#### Data provided

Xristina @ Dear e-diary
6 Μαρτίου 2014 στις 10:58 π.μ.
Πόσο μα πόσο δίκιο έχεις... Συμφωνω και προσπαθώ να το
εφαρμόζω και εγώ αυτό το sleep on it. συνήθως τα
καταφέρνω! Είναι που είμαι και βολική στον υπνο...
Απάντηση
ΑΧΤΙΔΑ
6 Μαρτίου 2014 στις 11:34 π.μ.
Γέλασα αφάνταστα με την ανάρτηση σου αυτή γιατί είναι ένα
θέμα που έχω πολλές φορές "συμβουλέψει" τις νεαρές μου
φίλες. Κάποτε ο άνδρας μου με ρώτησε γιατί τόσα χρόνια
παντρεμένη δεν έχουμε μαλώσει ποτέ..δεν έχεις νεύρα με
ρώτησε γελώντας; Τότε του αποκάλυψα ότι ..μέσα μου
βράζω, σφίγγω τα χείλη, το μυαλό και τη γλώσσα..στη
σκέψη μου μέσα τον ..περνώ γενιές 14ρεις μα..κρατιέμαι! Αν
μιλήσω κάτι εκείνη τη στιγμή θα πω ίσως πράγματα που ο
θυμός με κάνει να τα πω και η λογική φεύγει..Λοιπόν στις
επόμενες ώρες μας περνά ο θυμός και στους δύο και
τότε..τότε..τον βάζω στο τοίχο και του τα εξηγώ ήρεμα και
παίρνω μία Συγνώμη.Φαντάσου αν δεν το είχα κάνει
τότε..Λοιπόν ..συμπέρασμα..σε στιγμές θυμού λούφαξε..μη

#### Task goal
The answer should be the complete set of records, printed exactly.

#### Exercise solution
Xristina @ Dear e-diary
6 Μαρτίου 2014 στις 10:58 π.μ.
Πόσο μα πόσο δίκιο έχεις... Συμφωνω και προσπαθώ να το
εφαρμόζω και εγώ αυτό το sleep on it. συνήθως τα
καταφέρνω! Είναι που είμαι και βολική στον υπνο...
Απάντηση
ΑΧΤΙΔΑ
6 Μαρτίου 2014 στις 11:34 π.μ.
Γέλασα αφάνταστα με την ανάρτηση σου αυτή γιατί είναι ένα
θέμα που έχω πολλές φορές "συμβουλέψει" τις νεαρές μου
φίλες. Κάποτε ο άνδρας μου με ρώτησε γιατί τόσα χρόνια
παντρεμένη δεν έχουμε μαλώσει ποτέ..δεν έχεις νεύρα με
ρώτησε γελώντας; Τότε του αποκάλυψα ότι ..μέσα μου
βράζω, σφίγγω τα χείλη, το μυαλό και τη γλώσσα..στη
σκέψη μου μέσα τον ..περνώ γενιές 14ρεις μα..κρατιέμαι! Αν
μιλήσω κάτι εκείνη τη στιγμή θα πω ίσως πράγματα που ο
θυμός με κάνει να τα πω και η λογική φεύγει..Λοιπόν στις
επόμενες ώρες μας περνά ο θυμός και στους δύο και
τότε..τότε..τον βάζω στο τοίχο και του τα εξηγώ ήρεμα και
παίρνω μία Συγνώμη.Φαντάσου αν δεν το είχα κάνει
τότε..Λοιπόν ..συμπέρασμα..σε στιγμές θυμού λούφαξε..μη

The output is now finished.